Der Kult von Centeotl überschnitt sich mit dem von Tlaloc und umfasste verschiedene Gottheiten der Sonnenwärme, Blumen, Feste und Vergnügen. Als Sohn der Erdgöttin Toci wurde Centeotl zusammen mit Chicomecoati und Xilonen im 11. Monat Ochpaniztli verehrt, der in unserem Kalender am 27. September beginnt. Während dieses Monats wurde eine Frau geopfert und ihre Haut wurde verwendet, um eine Maske für Centeotls Priester herzustellen.
Mais Gott Bilder
Centeotl wird in aztekischen Kodizes oft als junger Mann dargestellt, mit Maiskolben und Ähren, die aus seinem Kopf sprießen und ein Zepter mit grünen Ähren handhaben.

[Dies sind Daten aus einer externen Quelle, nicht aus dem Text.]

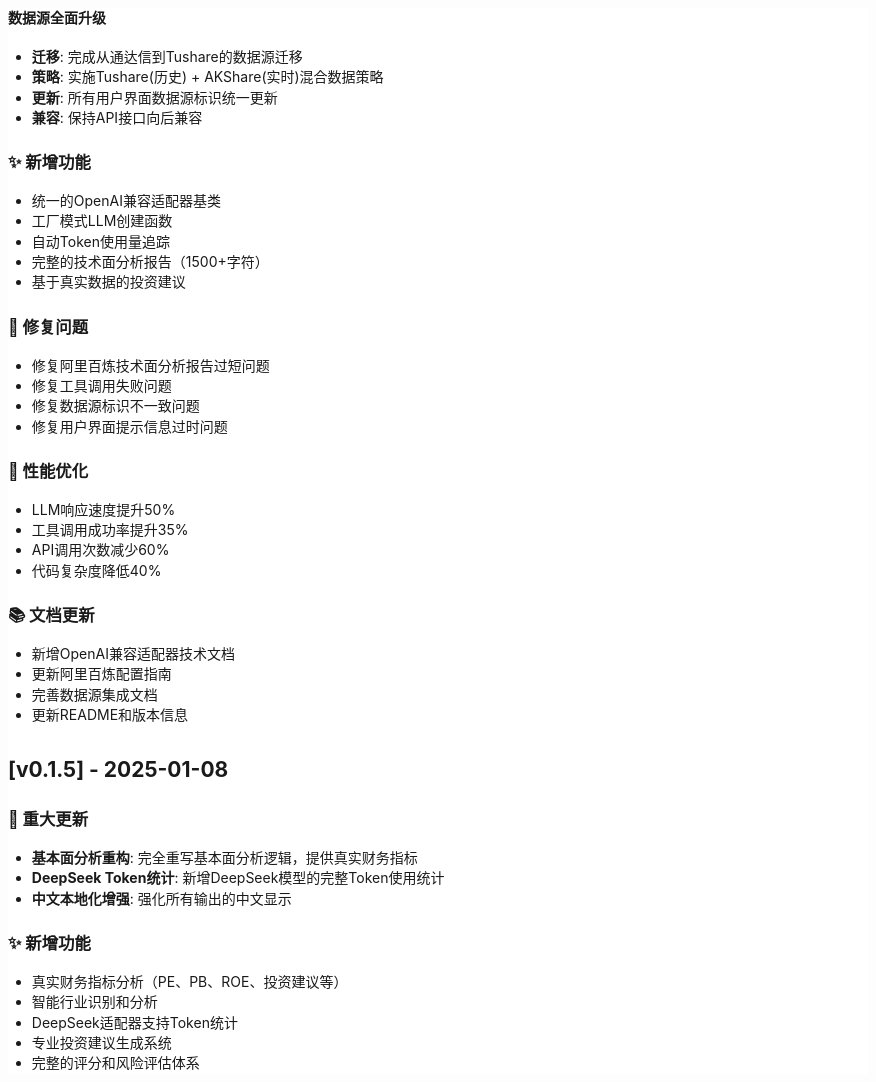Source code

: #### 数据源全面升级

- **迁移**: 完成从通达信到Tushare的数据源迁移
- **策略**: 实施Tushare(历史) + AKShare(实时)混合数据策略
- **更新**: 所有用户界面数据源标识统一更新
- **兼容**: 保持API接口向后兼容

### ✨ 新增功能

- 统一的OpenAI兼容适配器基类
- 工厂模式LLM创建函数
- 自动Token使用量追踪
- 完整的技术面分析报告（1500+字符）
- 基于真实数据的投资建议

### 🔧 修复问题

- 修复阿里百炼技术面分析报告过短问题
- 修复工具调用失败问题
- 修复数据源标识不一致问题
- 修复用户界面提示信息过时问题

### 🚀 性能优化

- LLM响应速度提升50%
- 工具调用成功率提升35%
- API调用次数减少60%
- 代码复杂度降低40%

### 📚 文档更新

- 新增OpenAI兼容适配器技术文档
- 更新阿里百炼配置指南
- 完善数据源集成文档
- 更新README和版本信息

## [v0.1.5] - 2025-01-08

### 🎉 重大更新

- **基本面分析重构**: 完全重写基本面分析逻辑，提供真实财务指标
- **DeepSeek Token统计**: 新增DeepSeek模型的完整Token使用统计
- **中文本地化增强**: 强化所有输出的中文显示

### ✨ 新增功能

- 真实财务指标分析（PE、PB、ROE、投资建议等）
- 智能行业识别和分析
- DeepSeek适配器支持Token统计
- 专业投资建议生成系统
- 完整的评分和风险评估体系
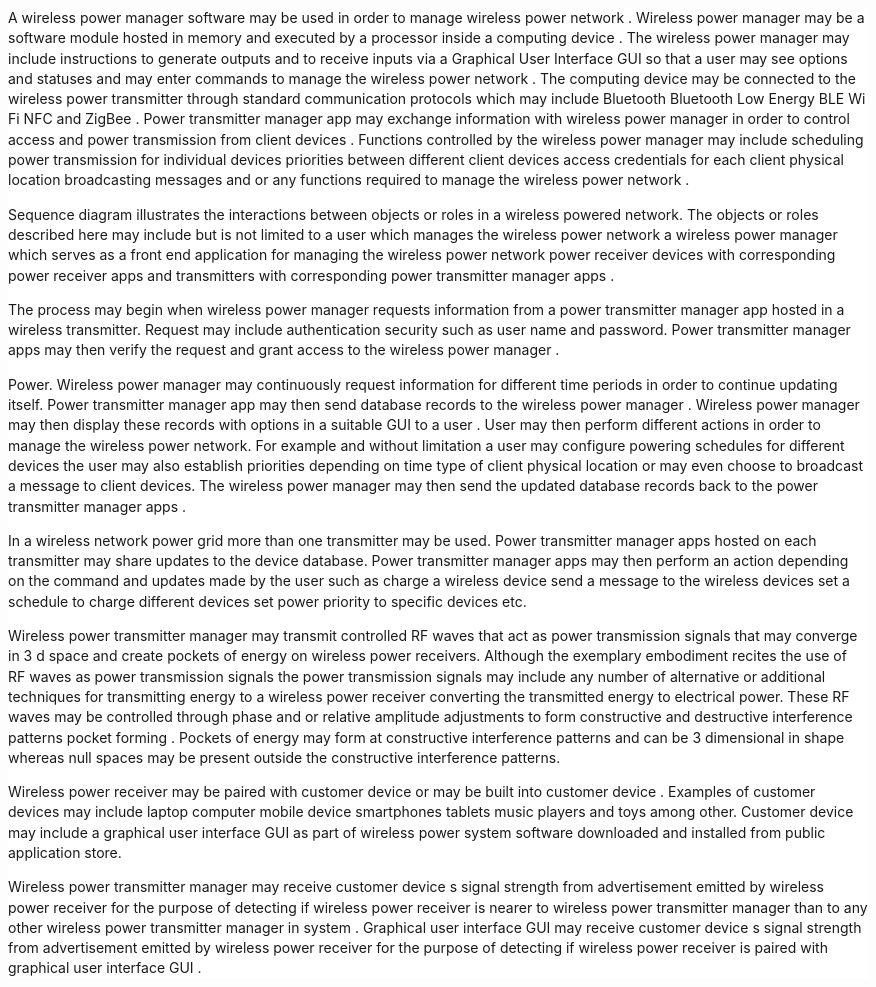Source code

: A wireless power manager software may be used in order to manage wireless power network . Wireless power manager may be a software module hosted in memory and executed by a processor inside a computing device . The wireless power manager may include instructions to generate outputs and to receive inputs via a Graphical User Interface GUI so that a user may see options and statuses and may enter commands to manage the wireless power network . The computing device may be connected to the wireless power transmitter through standard communication protocols which may include Bluetooth Bluetooth Low Energy BLE Wi Fi NFC and ZigBee . Power transmitter manager app may exchange information with wireless power manager in order to control access and power transmission from client devices . Functions controlled by the wireless power manager may include scheduling power transmission for individual devices priorities between different client devices access credentials for each client physical location broadcasting messages and or any functions required to manage the wireless power network .

Sequence diagram illustrates the interactions between objects or roles in a wireless powered network. The objects or roles described here may include but is not limited to a user which manages the wireless power network a wireless power manager which serves as a front end application for managing the wireless power network power receiver devices with corresponding power receiver apps and transmitters with corresponding power transmitter manager apps .

The process may begin when wireless power manager requests information from a power transmitter manager app hosted in a wireless transmitter. Request may include authentication security such as user name and password. Power transmitter manager apps may then verify the request and grant access to the wireless power manager .

Power. Wireless power manager may continuously request information for different time periods in order to continue updating itself. Power transmitter manager app may then send database records to the wireless power manager . Wireless power manager may then display these records with options in a suitable GUI to a user . User may then perform different actions in order to manage the wireless power network. For example and without limitation a user may configure powering schedules for different devices the user may also establish priorities depending on time type of client physical location or may even choose to broadcast a message to client devices. The wireless power manager may then send the updated database records back to the power transmitter manager apps .

In a wireless network power grid more than one transmitter may be used. Power transmitter manager apps hosted on each transmitter may share updates to the device database. Power transmitter manager apps may then perform an action depending on the command and updates made by the user such as charge a wireless device send a message to the wireless devices set a schedule to charge different devices set power priority to specific devices etc.

Wireless power transmitter manager may transmit controlled RF waves that act as power transmission signals that may converge in 3 d space and create pockets of energy on wireless power receivers. Although the exemplary embodiment recites the use of RF waves as power transmission signals the power transmission signals may include any number of alternative or additional techniques for transmitting energy to a wireless power receiver converting the transmitted energy to electrical power. These RF waves may be controlled through phase and or relative amplitude adjustments to form constructive and destructive interference patterns pocket forming . Pockets of energy may form at constructive interference patterns and can be 3 dimensional in shape whereas null spaces may be present outside the constructive interference patterns.

Wireless power receiver may be paired with customer device or may be built into customer device . Examples of customer devices may include laptop computer mobile device smartphones tablets music players and toys among other. Customer device may include a graphical user interface GUI as part of wireless power system software downloaded and installed from public application store.

Wireless power transmitter manager may receive customer device s signal strength from advertisement emitted by wireless power receiver for the purpose of detecting if wireless power receiver is nearer to wireless power transmitter manager than to any other wireless power transmitter manager in system . Graphical user interface GUI may receive customer device s signal strength from advertisement emitted by wireless power receiver for the purpose of detecting if wireless power receiver is paired with graphical user interface GUI .
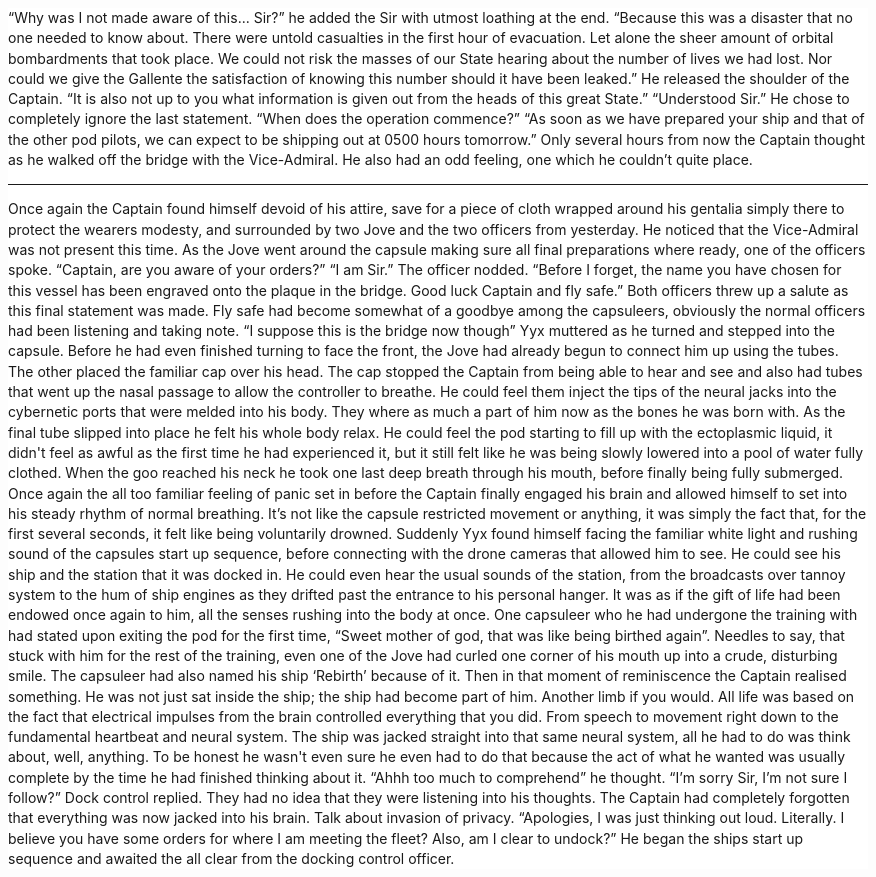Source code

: “Why was I not made aware of this... Sir?” he added the Sir with utmost loathing at the end.
“Because this was a disaster that no one needed to know about. There were untold casualties in the first hour of evacuation. Let alone the sheer amount of orbital bombardments that took place. We could not risk the masses of our State hearing about the number of lives we had lost. Nor could we give the Gallente the satisfaction of knowing this number should it have been leaked.” He released the shoulder of the Captain. “It is also not up to you what information is given out from the heads of this great State.”
“Understood Sir.” He chose to completely ignore the last statement. “When does the operation commence?”
“As soon as we have prepared your ship and that of the other pod pilots, we can expect to be shipping out at 0500 hours tomorrow.” Only several hours from now the Captain thought as he walked off the bridge with the Vice-Admiral. He also had an odd feeling, one which he couldn’t quite place.

---

Once again the Captain found himself devoid of his attire, save for a piece of cloth wrapped around his gentalia simply there to protect the wearers modesty, and surrounded by two Jove and the two officers from yesterday. He noticed that the Vice-Admiral was not present this time. As the Jove went around the capsule making sure all final preparations where ready, one of the officers spoke.
“Captain, are you aware of your orders?”
“I am Sir.” The officer nodded.
“Before I forget, the name you have chosen for this vessel has been engraved onto the plaque in the bridge. Good luck Captain and fly safe.” Both officers threw up a salute as this final statement was made. Fly safe had become somewhat of a goodbye among the capsuleers, obviously the normal officers had been listening and taking note.
“I suppose this is the bridge now though” Yyx muttered as he turned and stepped into the capsule. Before he had even finished turning to face the front, the Jove had already begun to connect him up using the tubes. The other placed the familiar cap over his head. The cap stopped the Captain from being able to hear and see and also had tubes that went up the nasal passage to allow the controller to breathe. He could feel them inject the tips of the neural jacks into the cybernetic ports that were melded into his body. They where as much a part of him now as the bones he was born with.
As the final tube slipped into place he felt his whole body relax. He could feel the pod starting to fill up with the ectoplasmic liquid, it didn't feel as awful as the first time he had experienced it, but it still felt like he was being slowly lowered into a pool of water fully clothed. When the goo reached his neck he took one last deep breath through his mouth, before finally being fully submerged.
Once again the all too familiar feeling of panic set in before the Captain finally engaged his brain and allowed himself to set into his steady rhythm of normal breathing. It’s not like the capsule restricted movement or anything, it was simply the fact that, for the first several seconds, it felt like being voluntarily drowned.
Suddenly Yyx found himself facing the familiar white light and rushing sound of the capsules start up sequence, before connecting with the drone cameras that allowed him to see. He could see his ship and the station that it was docked in. He could even hear the usual sounds of the station, from the broadcasts over tannoy system to the hum of ship engines as they drifted past the entrance to his personal hanger. It was as if the gift of life had been endowed once again to him, all the senses rushing into the body at once. One capsuleer who he had undergone the training with had stated upon exiting the pod for the first time, “Sweet mother of god, that was like being birthed again”. Needles to say, that stuck with him for the rest of the training, even one of the Jove had curled one corner of his mouth up into a crude, disturbing smile. The capsuleer had also named his ship ‘Rebirth’ because of it.
Then in that moment of reminiscence the Captain realised something. He was not just sat inside the ship; the ship had become part of him. Another limb if you would. All life was based on the fact that electrical impulses from the brain controlled everything that you did. From speech to movement right down to the fundamental heartbeat and neural system. The ship was jacked straight into that same neural system, all he had to do was think about, well, anything. To be honest he wasn't even sure he even had to do that because the act of what he wanted was usually complete by the time he had finished thinking about it.
“Ahhh too much to comprehend” he thought.
“I’m sorry Sir, I’m not sure I follow?” Dock control replied. They had no idea that they were listening into his thoughts. The Captain had completely forgotten that everything was now jacked into his brain. Talk about invasion of privacy.
“Apologies, I was just thinking out loud. Literally. I believe you have some orders for where I am meeting the fleet? Also, am I clear to undock?” He began the ships start up sequence and awaited the all clear from the docking control officer.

Im Florentiner Kodex wird Centeotl als Gott der Ernte und des Pflanzenbaus dargestellt.
Als Xochipilli Centeotl wird der Gott manchmal als Affengott Oçomàtli dargestellt, der Gott des Sports, des Tanzes, der Vergnügungen und des Glücks bei Spielen. Ein gemeißelter, paddelförmiger „Handflächen“-Stein in den Sammlungen des Detroit Institute of Arts (Cavallo 1949) könnte illustrieren, wie Centeotl ein Menschenopfer empfängt oder daran teilnimmt. Der Kopf der Gottheit ähnelt einem Affen und er hat einen Schwanz; die Figur steht oder schwebt über der Brust einer liegenden Figur. Ein großer Kopfschmuck, der mehr als die Hälfte der Länge des Steins ausmacht, erhebt sich über Centeotls Kopf und besteht entweder aus Maispflanzen oder möglicherweise aus Agaven.